1. What is the latest book written by the author?
2. Has the author won any literary awards?
3. Are there any upcoming events or interviews with the author?
4. What is the author's background and writing style?
5. Are there any controversies or scandals surrounding the author?

 

Sub question query engine

 

 

from llama_index.core.query_engine import SubQuestionQueryEngine
from llama_index.core.tools import QueryEngineTool, ToolMetadata

# setup base query engine as tool
query_engine_tools = [
    QueryEngineTool(
        query_engine=index.as_query_engine(),
        metadata=ToolMetadata(
            name=”pg_essay”,
            description="Paul Graham essay on What I Worked On",
        ),
    ),
]
# build a sub-question query engine over this tool
# this allows decomposing the question down into sub-questions which then execute against the tool
query_engine = SubQuestionQueryEngine.from_defaults(
    query_engine_tools=query_engine_tools,
   use_async=True,
)

response = query_engine.query("What happened to the author?")

 

 

Generated 1 sub questions.

[pg_essay] Q: What did the author work on?
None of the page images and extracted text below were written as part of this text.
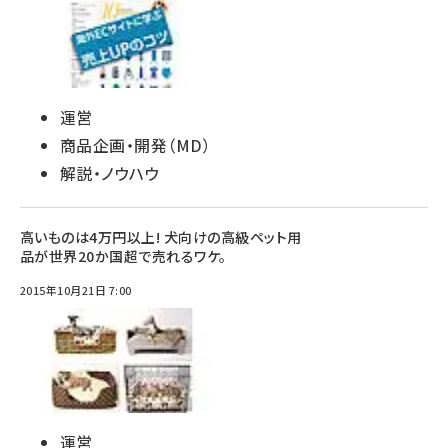
運営
商品企画・開発（MD）
解説・ノウハウ
高いものは4万円以上! 犬向けの高級ペット用
品が世界20か国超で売れるワケ。
2015年10月21日 7:00
運営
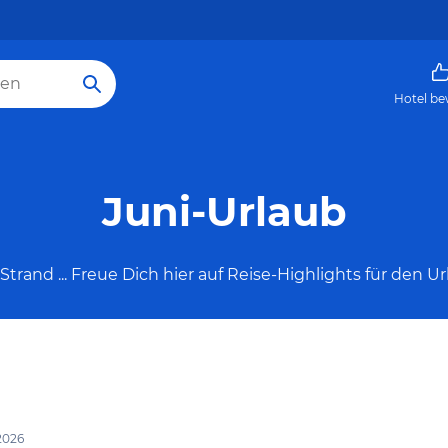
Hotel be
Juni-Urlaub
trand ... Freue Dich hier auf Reise-Highlights für den U
2026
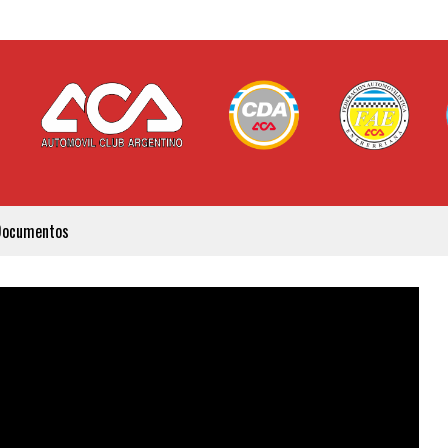
Documentos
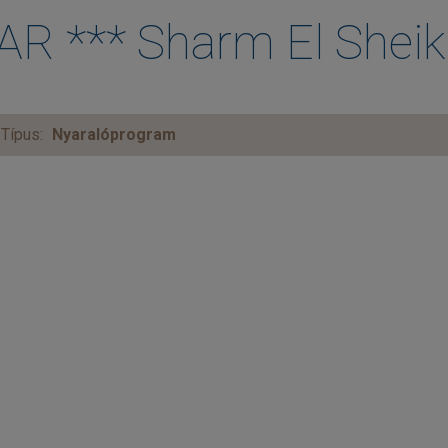
*** Sharm El Sheikh
Típus:
Nyaralóprogram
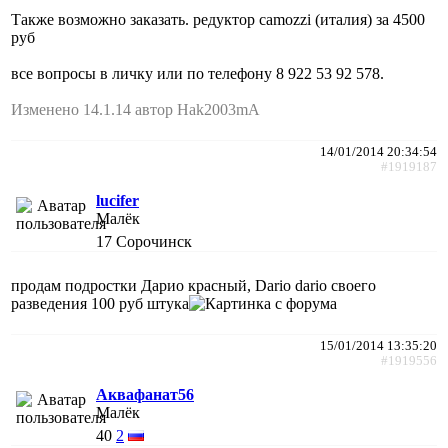
Также возможно заказать. редуктор camozzi (италия) за 4500
руб
все вопросы в личку или по телефону 8 922 53 92 578.
Изменено 14.1.14 автор Hak2003mA
14/01/2014 20:34:54
#1919187
lucifer
Малёк
17
Сорочинск
продам подростки Дарио красный, Dario dario своего
разведения 100 руб штука
15/01/2014 13:35:20
#1919556
Аквафанат56
Малёк
40
2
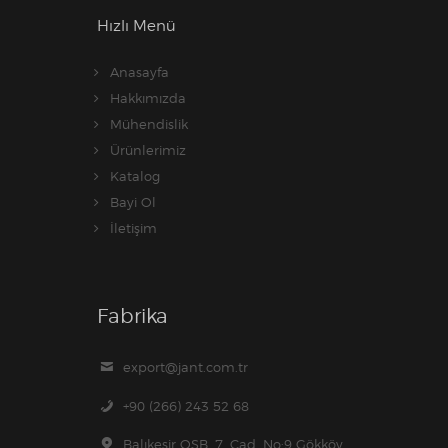
Hızlı Menü
Anasayfa
Hakkımızda
Mühendislik
Ürünlerimiz
Katalog
Bayi Ol
İletişim
Fabrika
export@jant.com.tr
+90 (266) 243 52 68
Balıkesir OSB, 7. Cad. No:9 Gökköy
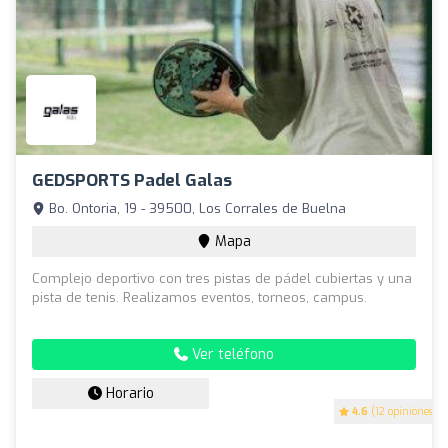
GEDSPORTS Padel Galas
Bo. Ontoria, 19 - 39500, Los Corrales de Buelna
Mapa
Complejo deportivo con tres pistas de pádel cubiertas y una
pista de tenis. Realizamos eventos, torneos, campus.
Ver teléfono
Horario
4.6
(12 opiniones)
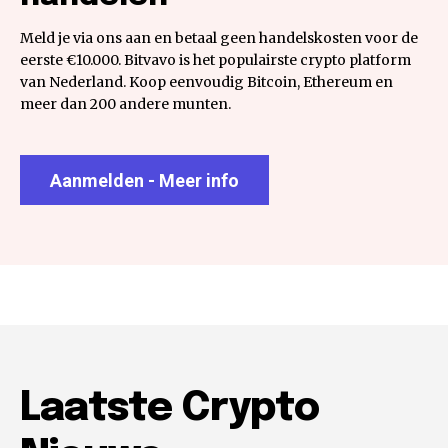
Meld je via ons aan en betaal geen handelskosten voor de
eerste €10.000. Bitvavo is het populairste crypto platform
van Nederland. Koop eenvoudig Bitcoin, Ethereum en
meer dan 200 andere munten.
Aanmelden - Meer info
Laatste Crypto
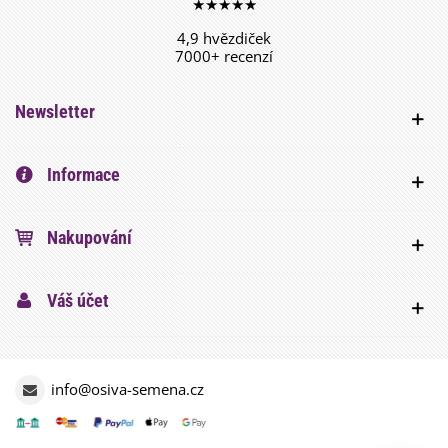
★★★★★
4,9 hvězdiček
7000+ recenzí
Newsletter
Informace
Nakupování
Váš účet
info@osiva-semena.cz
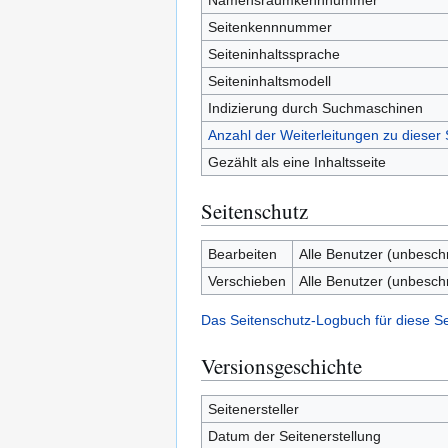
Namensraumkennnummer
Seitenkennnummer
Seiteninhaltssprache
Seiteninhaltsmodell
Indizierung durch Suchmaschinen
Anzahl der Weiterleitungen zu dieser 
Gezählt als eine Inhaltsseite
Seitenschutz
Bearbeiten
Alle Benutzer (unbesch
Verschieben
Alle Benutzer (unbesch
Das Seitenschutz-Logbuch für diese S
Versionsgeschichte
Seitenersteller
Datum der Seitenerstellung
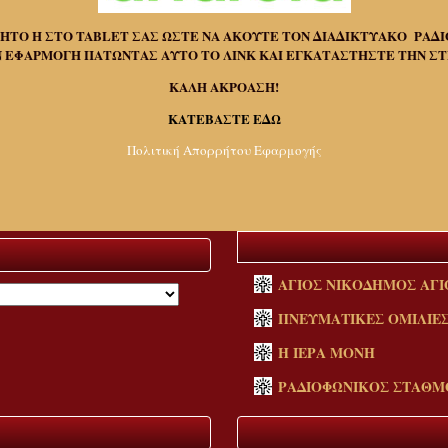
ΤΟ Η ΣΤΟ TABLET ΣΑΣ ΩΣΤΕ ΝΑ ΑΚΟΥΤΕ ΤΟΝ ΔΙΑΔΙΚΤΥΑΚΟ ΡΑΔΙ
 ΕΦΑΡΜΟΓΗ ΠΑΤΩΝΤΑΣ ΑΥΤΟ ΤΟ ΛΙΝΚ ΚΑΙ ΕΓΚΑΤΑΣΤΗΣΤΕ ΤΗΝ ΣΤ
ΚΑΛΗ ΑΚΡΟΑΣΗ!
ΚΑΤΕΒΑΣΤΕ ΕΔΩ
Πολιτική Απορρήτου Εφαρμογής
ΑΓΙΟΣ ΝΙΚΟΔΗΜΟΣ ΑΓΙ
ΠΝΕΥΜΑΤΙΚΕΣ ΟΜΙΛΙΕ
Η ΙΕΡΑ ΜΟΝΗ
ΡΑΔΙΟΦΩΝΙΚΟΣ ΣΤΑΘΜ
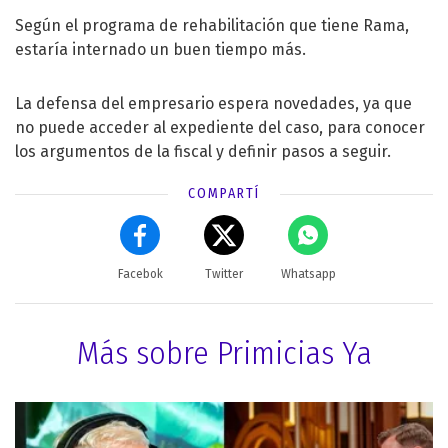
Según el programa de rehabilitación que tiene Rama,
estaría internado un buen tiempo más.
La defensa del empresario espera novedades, ya que
no puede acceder al expediente del caso, para conocer
los argumentos de la fiscal y definir pasos a seguir.
COMPARTÍ
Facebok
Twitter
Whatsapp
Más sobre Primicias Ya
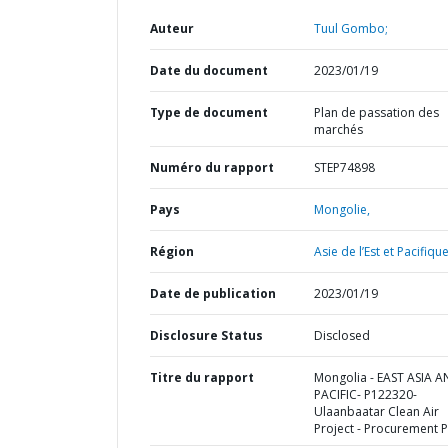
Auteur
Tuul Gombo;
Date du document
2023/01/19
Type de document
Plan de passation des
marchés
Numéro du rapport
STEP74898
Pays
Mongolie,
Région
Asie de l’Est et Pacifique
Date de publication
2023/01/19
Disclosure Status
Disclosed
Titre du rapport
Mongolia - EAST ASIA 
PACIFIC- P122320-
Ulaanbaatar Clean Air
Project - Procurement P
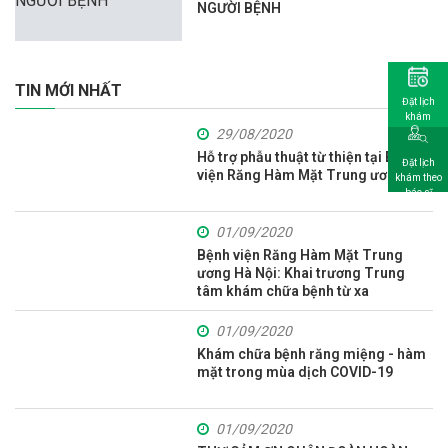
NGƯỜI BỆNH
TIN MỚI NHẤT
Đặt lịch
khám
29/08/2020
Hỗ trợ phẫu thuật từ thiện tại Bệnh
Đặt lịch
viện Răng Hàm Mặt Trung ương
khám theo
bác sĩ
01/09/2020
Bệnh viện Răng Hàm Mặt Trung
ương Hà Nội: Khai trương Trung
tâm khám chữa bệnh từ xa
01/09/2020
Khám chữa bệnh răng miệng - hàm
mặt trong mùa dịch COVID-19
01/09/2020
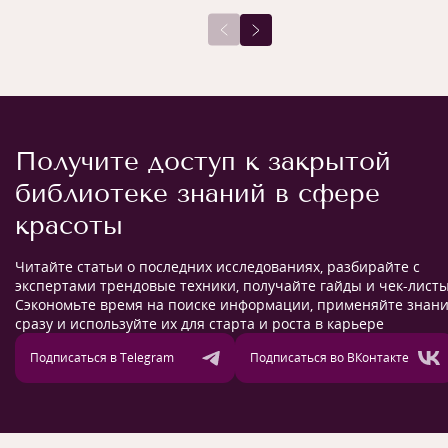
Получите доступ к закрытой
библиотеке знаний в сфере
красоты
Читайте статьи о последних исследованиях, разбирайте с
экспертами трендовые техники, получайте гайды и чек-листы
Сэкономьте время на поиске информации, применяйте знан
сразу и используйте их для старта и роста в карьере
Подписаться в Telegram
Подписаться во ВКонтакте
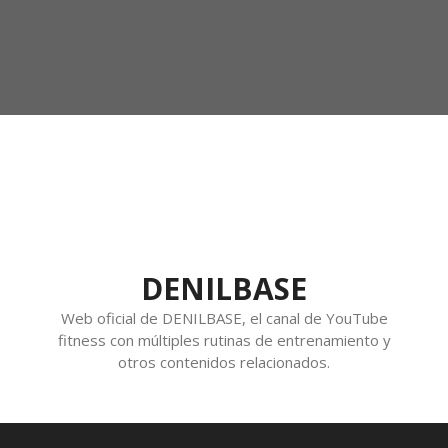
DENILBASE
Web oficial de DENILBASE, el canal de YouTube
fitness con múltiples rutinas de entrenamiento y
otros contenidos relacionados.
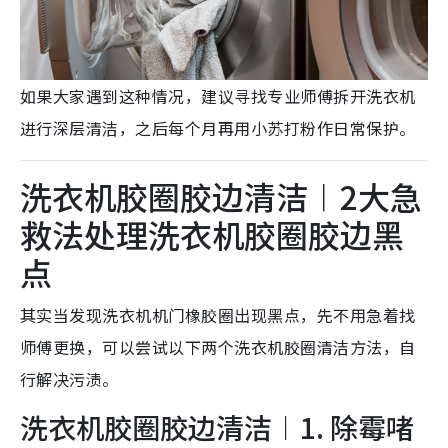
如果大家遇到这种情况，建议寻找专业师傅拆开洗衣机
进行深层清洁，之后每个月再用小苏打粉作日常保护。
洗衣机胶圈胶边清洁︱2大急
救法处理洗衣机胶圈胶边黑
点
其实当发现洗衣机机门橡胶圈出现黑点，先不用急着找
师傅更换，可以尝试以下两个洗衣机胶圈清洁方法，自
行解决污渍。
洗衣机胶圈胶边清洁︱1. 除霉啫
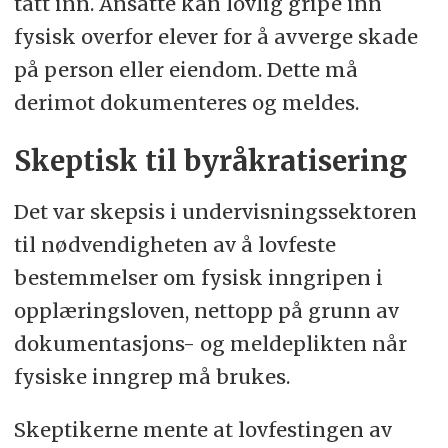
tatt inn. Ansatte kan lovlig gripe inn
fysisk overfor elever for å avverge skade
på person eller eiendom. Dette må
derimot dokumenteres og meldes.
Skeptisk til byråkratisering
Det var skepsis i undervisningssektoren
til nødvendigheten av å lovfeste
bestemmelser om fysisk inngripen i
opplæringsloven, nettopp på grunn av
dokumentasjons- og meldeplikten når
fysiske inngrep må brukes.
Skeptikerne mente at lovfestingen av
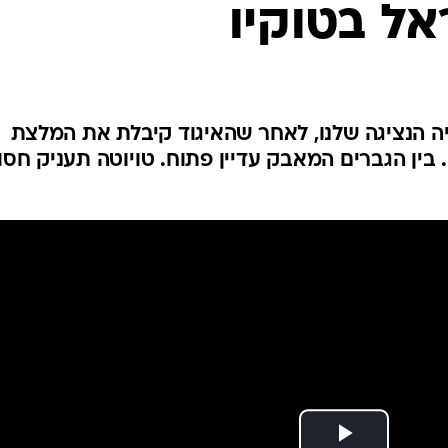
אל בטוקיו
ענפים נוספים
לוח שידורים
החידה של ספור
ארכיון מדורים
כתבו לנו
יה הנציגה שלנו, לאחר שהאיגוד קיבלת את המלצת
 בין הגברים המאבק עדיין פתוח. טויוטה תעניק חסו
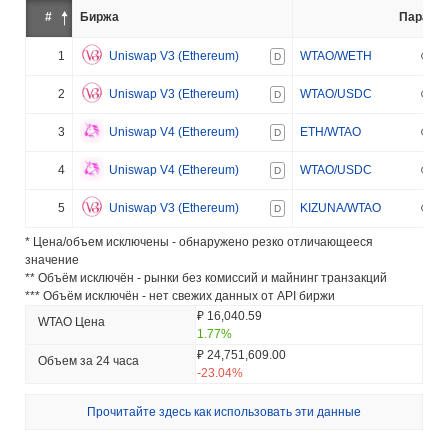
#
Биржа
Пара
1
Uniswap V3 (Ethereum)
WTAO/WETH
D
2
Uniswap V3 (Ethereum)
WTAO/USDC
D
3
Uniswap V4 (Ethereum)
ETH/WTAO
D
4
Uniswap V4 (Ethereum)
WTAO/USDC
D
5
Uniswap V3 (Ethereum)
KIZUNA/WTAO
D
* Цена/объем исключены - обнаружено резко отличающееся
значение
** Объём исключён - рынки без комиссий и майнинг транзакций
*** Объём исключён - нет свежих данных от API биржи
₽ 16,040.59
WTAO Цена
1.77%
₽ 24,751,609.00
Объем за 24 часа
-23.04%
Прочитайте здесь как использовать эти данные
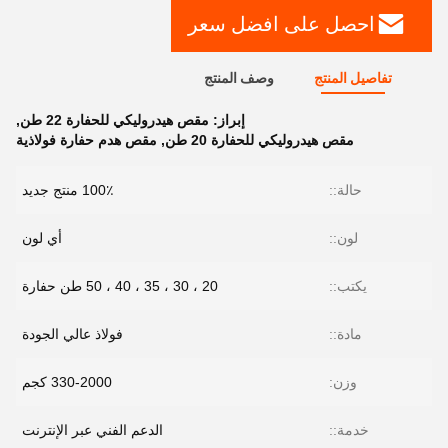
احصل على افضل سعر
تفاصيل المنتج
وصف المنتج
إبراز:
مقص هيدروليكي للحفارة 22 طن
,
مقص هيدروليكي للحفارة 20 طن
,
مقص هدم حفارة فولاذية
حالة::
100٪ منتج جديد
لون::
أي لون
يكتب::
20 ، 30 ، 35 ، 40 ، 50 طن حفارة
مادة::
فولاذ عالي الجودة
وزن:
330-2000 كجم
خدمة::
الدعم الفني عبر الإنترنت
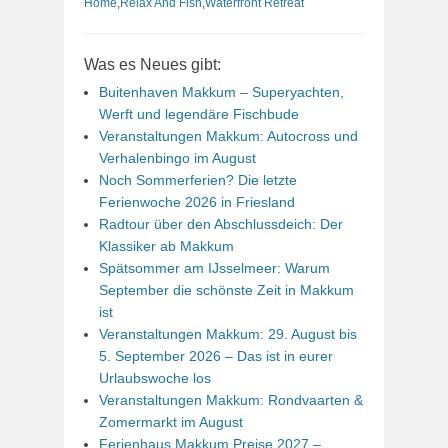
Home
,
Relax And Fish
,
Waterfront Retreat
Was es Neues gibt:
Buitenhaven Makkum – Superyachten,
Werft und legendäre Fischbude
Veranstaltungen Makkum: Autocross und
Verhalenbingo im August
Noch Sommerferien? Die letzte
Ferienwoche 2026 in Friesland
Radtour über den Abschlussdeich: Der
Klassiker ab Makkum
Spätsommer am IJsselmeer: Warum
September die schönste Zeit in Makkum
ist
Veranstaltungen Makkum: 29. August bis
5. September 2026 – Das ist in eurer
Urlaubswoche los
Veranstaltungen Makkum: Rondvaarten &
Zomermarkt im August
Ferienhaus Makkum Preise 2027 –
[pg_essay] A: The author worked on writing and programming before college. They wrote short stories and also tried programming on an IBM 1401 computer using an early version of Fortran. Later, they worked with microcomputers, building one themselves and eventually getting a TRS-80. They wrote simple games, a program to predict rocket heights, and a word processor. In college, the author initially planned to study philosophy but switched to AI because of their interest in intelligent computers.